### TASK GOAL
Copy every line of the data that includes the string "Metres".
┄┄┄┄┄┄
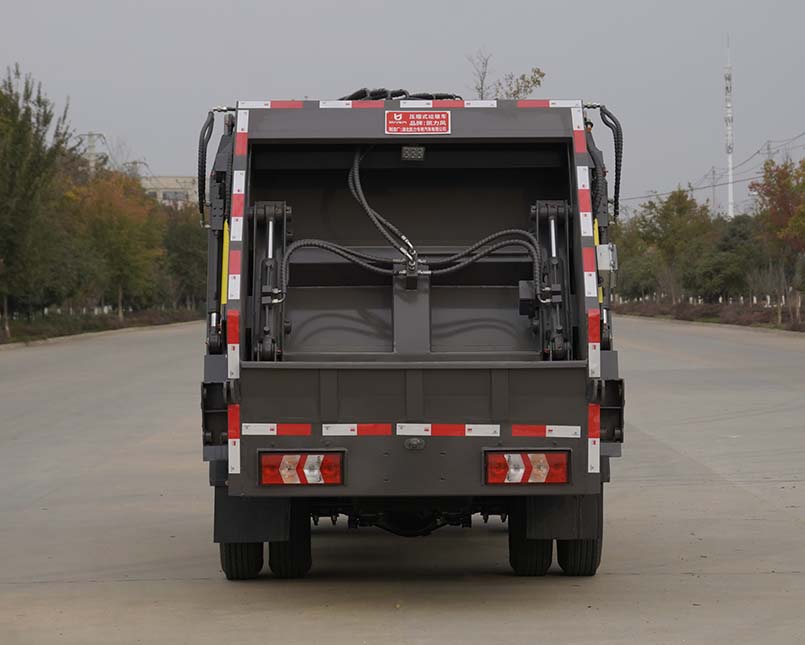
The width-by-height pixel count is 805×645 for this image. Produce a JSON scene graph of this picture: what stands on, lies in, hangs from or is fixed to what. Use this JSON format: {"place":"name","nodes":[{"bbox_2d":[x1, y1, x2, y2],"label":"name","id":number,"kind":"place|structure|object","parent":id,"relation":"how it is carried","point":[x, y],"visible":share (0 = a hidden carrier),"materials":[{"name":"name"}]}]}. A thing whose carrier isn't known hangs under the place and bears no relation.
{"place":"outdoors","nodes":[
{"label":"outdoors","id":0,"kind":"place"},
{"bbox_2d":[141,174,196,209],"label":"building","id":1,"kind":"structure","parent":0,"point":[187,179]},
{"bbox_2d":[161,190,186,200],"label":"window","id":2,"kind":"structure","parent":1,"relation":"in","point":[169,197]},
{"bbox_2d":[0,0,804,213],"label":"sky","id":3,"kind":"structure","parent":0,"point":[304,4],"materials":[{"name":"grey"}]},
{"bbox_2d":[0,320,804,644],"label":"road","id":4,"kind":"structure","parent":0,"point":[42,588],"materials":[{"name":"grey concrete"}]},
{"bbox_2d":[196,85,623,577],"label":"garbage truck","id":5,"kind":"object","parent":4,"relation":"on","point":[411,411],"visible":0.8,"materials":[{"name":"grey metal"}]},
{"bbox_2d":[197,110,216,219],"label":"hydraulic hose","id":6,"kind":"object","parent":5,"relation":"attached to","point":[210,134],"visible":0.8,"materials":[{"name":"black rubber"}]},
{"bbox_2d":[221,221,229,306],"label":"yellow pole","id":7,"kind":"object","parent":5,"relation":"attached to","point":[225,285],"visible":0.43,"materials":[{"name":"yellow metal"}]},
{"bbox_2d":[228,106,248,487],"label":"reflective strip","id":8,"kind":"object","parent":5,"relation":"attached to","point":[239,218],"visible":0.75,"materials":[{"name":"plastic"}]},
{"bbox_2d":[219,541,264,580],"label":"wheel","id":9,"kind":"object","parent":5,"relation":"attached to","point":[227,562],"visible":0.23,"materials":[{"name":"black rubber"}]},
{"bbox_2d":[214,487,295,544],"label":"mud flap","id":10,"kind":"object","parent":5,"relation":"hanging from","point":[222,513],"visible":0.55,"materials":[{"name":"black rubber"}]},
{"bbox_2d":[251,199,290,361],"label":"hydraulic cylinder","id":11,"kind":"object","parent":5,"relation":"attached to","point":[270,219],"visible":0.76,"materials":[{"name":"metal"}]},
{"bbox_2d":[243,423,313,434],"label":"reflective strip","id":12,"kind":"object","parent":5,"relation":"attached to","point":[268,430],"visible":0.93,"materials":[{"name":"red plastic"}]},
{"bbox_2d":[268,503,311,576],"label":"wheel","id":13,"kind":"object","parent":5,"relation":"attached to","point":[301,557],"visible":0.55,"materials":[{"name":"black rubber"}]},
{"bbox_2d":[258,450,346,486],"label":"tail light","id":14,"kind":"object","parent":5,"relation":"attached to","point":[297,472],"visible":0.93,"materials":[{"name":"red plastic"}]},
{"bbox_2d":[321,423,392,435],"label":"reflective strip","id":15,"kind":"object","parent":5,"relation":"attached to","point":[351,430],"visible":0.94,"materials":[{"name":"red plastic"}]},
{"bbox_2d":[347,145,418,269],"label":"hydraulic hose","id":16,"kind":"object","parent":5,"relation":"in","point":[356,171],"visible":0.79,"materials":[{"name":"black rubber"}]},
{"bbox_2d":[340,88,461,100],"label":"hose","id":17,"kind":"object","parent":5,"relation":"on","point":[450,96],"visible":0.31,"materials":[{"name":"black plastic"}]},
{"bbox_2d":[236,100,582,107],"label":"reflective strip","id":18,"kind":"object","parent":5,"relation":"attached to","point":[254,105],"visible":0.67,"materials":[{"name":"plastic"}]},
{"bbox_2d":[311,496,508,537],"label":"rear axle","id":19,"kind":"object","parent":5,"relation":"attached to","point":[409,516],"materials":[{"name":"black metal"}]},
{"bbox_2d":[401,145,424,160],"label":"work light","id":20,"kind":"object","parent":5,"relation":"attached to","point":[421,153],"visible":0.83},
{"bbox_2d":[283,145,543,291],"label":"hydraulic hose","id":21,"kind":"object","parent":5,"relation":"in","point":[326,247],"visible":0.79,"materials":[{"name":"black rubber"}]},
{"bbox_2d":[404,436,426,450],"label":"license plate light","id":22,"kind":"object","parent":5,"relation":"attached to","point":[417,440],"visible":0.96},
{"bbox_2d":[385,111,450,134],"label":"label","id":23,"kind":"object","parent":5,"relation":"attached to","point":[411,124],"visible":0.98,"materials":[{"name":"red"}]},
{"bbox_2d":[392,423,499,436],"label":"reflective strip","id":24,"kind":"object","parent":5,"relation":"attached to","point":[404,425],"visible":0.96,"materials":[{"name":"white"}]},
{"bbox_2d":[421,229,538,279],"label":"hydraulic hose","id":25,"kind":"object","parent":5,"relation":"in","point":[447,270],"visible":0.73,"materials":[{"name":"black rubber"}]},
{"bbox_2d":[483,449,570,485],"label":"tail light","id":26,"kind":"object","parent":5,"relation":"attached to","point":[526,472],"visible":0.95,"materials":[{"name":"red plastic"}]},
{"bbox_2d":[507,500,552,575],"label":"wheel","id":27,"kind":"object","parent":5,"relation":"attached to","point":[510,538],"visible":0.5,"materials":[{"name":"black rubber"}]},
{"bbox_2d":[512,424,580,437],"label":"reflective strip","id":28,"kind":"object","parent":5,"relation":"attached to","point":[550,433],"visible":0.92,"materials":[{"name":"red plastic"}]},
{"bbox_2d":[532,198,573,360],"label":"hydraulic cylinder","id":29,"kind":"object","parent":5,"relation":"attached to","point":[553,225],"visible":0.77,"materials":[{"name":"metal"}]},
{"bbox_2d":[522,491,600,540],"label":"mud flap","id":30,"kind":"object","parent":5,"relation":"hanging from","point":[572,501],"visible":0.55,"materials":[{"name":"black rubber"}]},
{"bbox_2d":[557,538,602,576],"label":"wheel","id":31,"kind":"object","parent":5,"relation":"attached to","point":[589,572],"visible":0.31,"materials":[{"name":"black rubber"}]},
{"bbox_2d":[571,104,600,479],"label":"reflective strip","id":32,"kind":"object","parent":5,"relation":"attached to","point":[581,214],"visible":0.85,"materials":[{"name":"plastic"}]},
{"bbox_2d":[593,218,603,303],"label":"yellow pole","id":33,"kind":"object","parent":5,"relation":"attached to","point":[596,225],"visible":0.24,"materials":[{"name":"yellow metal"}]},
{"bbox_2d":[590,105,621,218],"label":"hydraulic hose","id":34,"kind":"object","parent":5,"relation":"attached to","point":[605,122],"visible":0.83,"materials":[{"name":"black rubber"}]},
{"bbox_2d":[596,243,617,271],"label":"metal box","id":35,"kind":"object","parent":5,"relation":"attached to","point":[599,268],"visible":0.57,"materials":[{"name":"white metal"}]},
{"label":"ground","id":36,"kind":"structure","parent":0},
{"bbox_2d":[83,132,106,169],"label":"transmission tower","id":37,"kind":"structure","parent":36,"relation":"on","point":[91,145],"materials":[{"name":"metal"}]},
{"bbox_2d":[0,306,204,346],"label":"grass strip","id":38,"kind":"object","parent":36,"relation":"on","point":[24,327],"visible":0.52,"materials":[{"name":"plant"}]},
{"bbox_2d":[0,64,73,329],"label":"tree","id":39,"kind":"object","parent":38,"relation":"on","point":[21,160],"visible":0.99,"materials":[{"name":"green plant"}]},
{"bbox_2d":[63,169,168,316],"label":"tree","id":40,"kind":"object","parent":38,"relation":"on","point":[129,228],"visible":0.83,"materials":[{"name":"plant"}]},
{"bbox_2d":[161,205,207,308],"label":"tree","id":41,"kind":"object","parent":38,"relation":"on","point":[184,237],"visible":0.59,"materials":[{"name":"green plant"}]},
{"bbox_2d":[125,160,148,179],"label":"transmission tower","id":42,"kind":"structure","parent":36,"relation":"on","point":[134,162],"materials":[{"name":"metal"}]},
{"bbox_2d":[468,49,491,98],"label":"bare tree","id":43,"kind":"object","parent":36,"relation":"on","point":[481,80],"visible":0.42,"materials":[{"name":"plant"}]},
{"bbox_2d":[466,52,544,99],"label":"tree","id":44,"kind":"object","parent":36,"relation":"on","point":[541,75],"visible":0.3,"materials":[{"name":"green plant"}]},
{"bbox_2d":[607,296,804,333],"label":"planting strip","id":45,"kind":"object","parent":36,"relation":"on","point":[757,315],"visible":0.53,"materials":[{"name":"brown plant"}]},
{"bbox_2d":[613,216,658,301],"label":"tree","id":46,"kind":"object","parent":45,"relation":"on","point":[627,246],"visible":0.52,"materials":[{"name":"green plant"}]},
{"bbox_2d":[627,188,716,302],"label":"tree","id":47,"kind":"object","parent":45,"relation":"on","point":[680,211],"visible":0.93,"materials":[{"name":"green plant"}]},
{"bbox_2d":[693,213,760,301],"label":"tree","id":48,"kind":"object","parent":45,"relation":"on","point":[726,246],"visible":0.84,"materials":[{"name":"green plant"}]},
{"bbox_2d":[751,154,804,323],"label":"tree","id":49,"kind":"object","parent":45,"relation":"on","point":[785,199],"visible":0.98,"materials":[{"name":"plant"}]},
{"bbox_2d":[709,166,718,215],"label":"utility pole","id":50,"kind":"object","parent":36,"relation":"on","point":[713,171],"visible":0.54,"materials":[{"name":"metal"}]},
{"bbox_2d":[724,35,734,219],"label":"radio tower","id":51,"kind":"structure","parent":36,"relation":"on","point":[730,115],"materials":[{"name":"white metal"}]},
{"bbox_2d":[761,139,773,165],"label":"utility pole","id":52,"kind":"object","parent":36,"relation":"on","point":[768,148],"visible":0.24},
{"bbox_2d":[620,131,804,208],"label":"power line","id":53,"kind":"object","parent":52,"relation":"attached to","point":[757,152],"visible":0.79,"materials":[{"name":"grey metal"}]}
]}

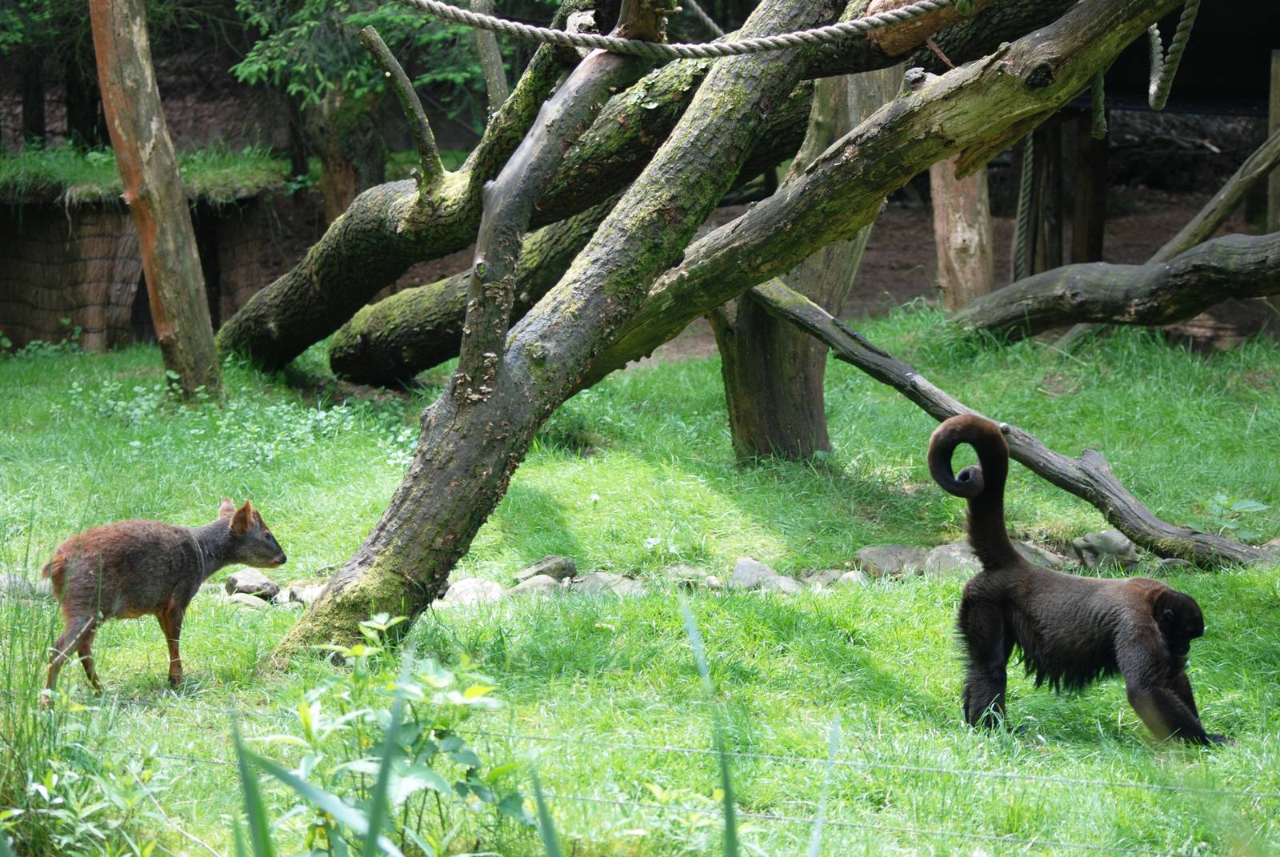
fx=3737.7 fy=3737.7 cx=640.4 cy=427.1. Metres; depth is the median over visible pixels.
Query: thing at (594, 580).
rock
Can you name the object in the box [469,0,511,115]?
tree trunk
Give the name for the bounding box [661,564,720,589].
rock
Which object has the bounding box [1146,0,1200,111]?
rope
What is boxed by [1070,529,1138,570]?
rock
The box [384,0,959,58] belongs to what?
rope
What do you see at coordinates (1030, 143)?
rope
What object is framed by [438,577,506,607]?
rock
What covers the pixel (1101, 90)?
rope
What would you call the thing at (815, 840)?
grass blade
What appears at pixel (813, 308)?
fallen branch
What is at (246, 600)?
rock
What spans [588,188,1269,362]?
dirt ground
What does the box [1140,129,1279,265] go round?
branch
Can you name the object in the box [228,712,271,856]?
grass blade
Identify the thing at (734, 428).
tree trunk
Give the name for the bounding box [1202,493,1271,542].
small plant
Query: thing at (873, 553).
rock
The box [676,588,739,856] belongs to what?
grass blade
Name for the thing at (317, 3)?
tree
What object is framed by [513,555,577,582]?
rock
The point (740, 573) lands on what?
rock
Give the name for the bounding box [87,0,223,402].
wooden post
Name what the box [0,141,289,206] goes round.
grass
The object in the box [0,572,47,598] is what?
rock
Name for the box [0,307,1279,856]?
lawn
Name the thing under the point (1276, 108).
wooden post
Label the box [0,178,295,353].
wall
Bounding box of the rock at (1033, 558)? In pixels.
[1013,540,1069,569]
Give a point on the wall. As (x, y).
(61, 298)
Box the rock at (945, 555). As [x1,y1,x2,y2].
[921,541,983,578]
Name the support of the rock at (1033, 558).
on the lawn at (885, 600)
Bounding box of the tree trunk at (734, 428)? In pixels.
[715,60,902,463]
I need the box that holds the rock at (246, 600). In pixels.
[225,591,269,608]
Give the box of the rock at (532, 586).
[505,573,566,597]
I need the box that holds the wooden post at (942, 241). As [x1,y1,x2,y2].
[928,156,994,311]
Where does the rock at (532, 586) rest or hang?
on the lawn at (885, 600)
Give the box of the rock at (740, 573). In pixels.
[728,557,796,591]
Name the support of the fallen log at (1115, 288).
on the lawn at (885, 600)
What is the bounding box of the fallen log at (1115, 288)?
[952,231,1279,340]
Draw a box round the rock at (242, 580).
[224,568,280,598]
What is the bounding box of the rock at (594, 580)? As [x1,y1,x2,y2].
[567,571,646,596]
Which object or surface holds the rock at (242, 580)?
on the lawn at (885, 600)
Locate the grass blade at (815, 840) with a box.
[807,716,841,856]
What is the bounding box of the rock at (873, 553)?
[852,544,927,577]
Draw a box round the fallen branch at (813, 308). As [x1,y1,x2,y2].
[748,276,1275,568]
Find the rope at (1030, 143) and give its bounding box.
[1011,127,1035,279]
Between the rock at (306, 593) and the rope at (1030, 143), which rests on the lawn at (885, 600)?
the rock at (306, 593)
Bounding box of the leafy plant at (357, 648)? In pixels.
[254,614,535,856]
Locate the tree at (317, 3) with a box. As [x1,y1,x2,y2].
[224,0,500,220]
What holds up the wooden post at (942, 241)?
on the dirt ground at (930, 283)
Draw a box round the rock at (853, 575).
[804,568,867,589]
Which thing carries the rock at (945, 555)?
on the lawn at (885, 600)
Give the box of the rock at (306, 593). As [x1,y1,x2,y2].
[284,580,324,604]
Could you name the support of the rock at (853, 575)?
on the lawn at (885, 600)
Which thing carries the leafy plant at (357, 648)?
on the lawn at (885, 600)
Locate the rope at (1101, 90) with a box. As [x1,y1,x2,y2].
[1089,67,1107,139]

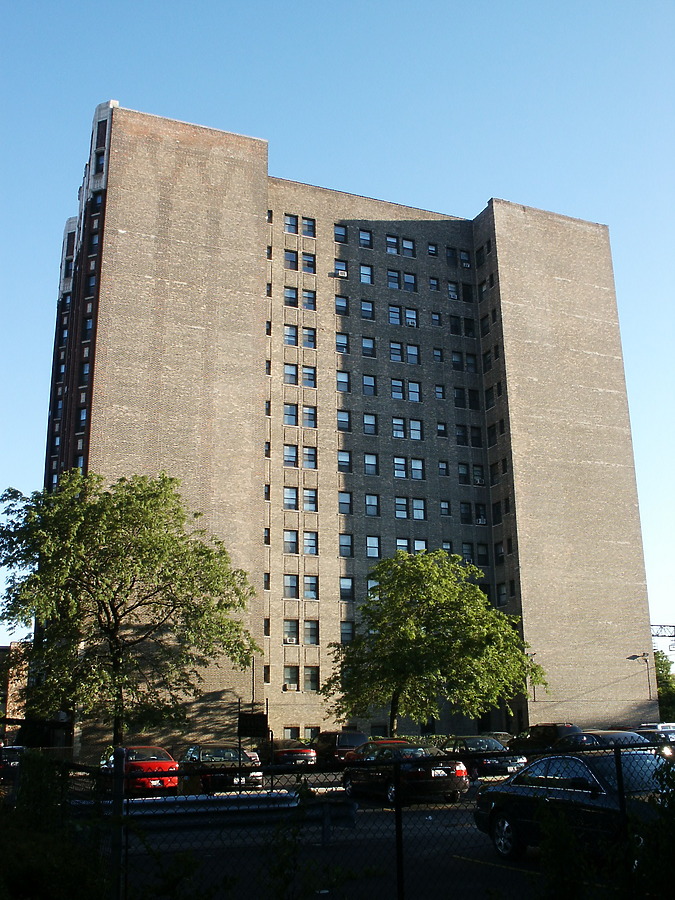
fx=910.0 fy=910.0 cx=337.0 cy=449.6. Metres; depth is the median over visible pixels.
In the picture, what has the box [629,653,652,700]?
street lamp
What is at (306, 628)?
window
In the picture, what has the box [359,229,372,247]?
window
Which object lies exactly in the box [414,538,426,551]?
window
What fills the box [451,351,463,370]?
window
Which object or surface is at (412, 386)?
window
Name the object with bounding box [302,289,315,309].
window
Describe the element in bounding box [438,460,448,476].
window
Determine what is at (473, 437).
window
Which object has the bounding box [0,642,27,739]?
distant building
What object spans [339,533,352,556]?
window
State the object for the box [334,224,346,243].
window
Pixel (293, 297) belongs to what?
window
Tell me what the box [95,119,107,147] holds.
window
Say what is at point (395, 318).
window
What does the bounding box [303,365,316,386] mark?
window
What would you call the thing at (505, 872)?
parking lot
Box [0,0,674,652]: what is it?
sky
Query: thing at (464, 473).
window
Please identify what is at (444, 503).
window
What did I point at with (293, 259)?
window
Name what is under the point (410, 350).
window
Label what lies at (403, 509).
window
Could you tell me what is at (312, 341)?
window
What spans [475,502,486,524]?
window
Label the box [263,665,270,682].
window
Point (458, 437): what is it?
window
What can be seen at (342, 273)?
air conditioner
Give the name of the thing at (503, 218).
apartment building
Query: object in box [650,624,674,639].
gantry
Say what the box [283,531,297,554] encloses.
window
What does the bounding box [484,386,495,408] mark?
window
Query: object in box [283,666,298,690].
window
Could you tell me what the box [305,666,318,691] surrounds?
window
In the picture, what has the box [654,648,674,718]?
tree
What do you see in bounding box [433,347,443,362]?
window
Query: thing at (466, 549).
window
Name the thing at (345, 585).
window
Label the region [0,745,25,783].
car
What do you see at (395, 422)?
window
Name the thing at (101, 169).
window
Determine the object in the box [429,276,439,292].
window
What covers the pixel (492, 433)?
window
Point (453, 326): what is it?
window
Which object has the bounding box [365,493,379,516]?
window
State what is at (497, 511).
window
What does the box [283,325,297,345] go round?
window
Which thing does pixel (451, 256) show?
window
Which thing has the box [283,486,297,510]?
window
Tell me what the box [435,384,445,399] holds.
window
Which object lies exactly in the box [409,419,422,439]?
window
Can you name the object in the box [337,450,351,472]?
window
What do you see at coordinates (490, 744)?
black car
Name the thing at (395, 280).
┄┄┄┄┄┄
### RESULT
fx=3737.7 fy=3737.7 cx=640.4 cy=427.1. Metres; depth is the median over visible pixels.
fx=910.0 fy=910.0 cx=337.0 cy=449.6. Metres; depth is the median over visible pixels.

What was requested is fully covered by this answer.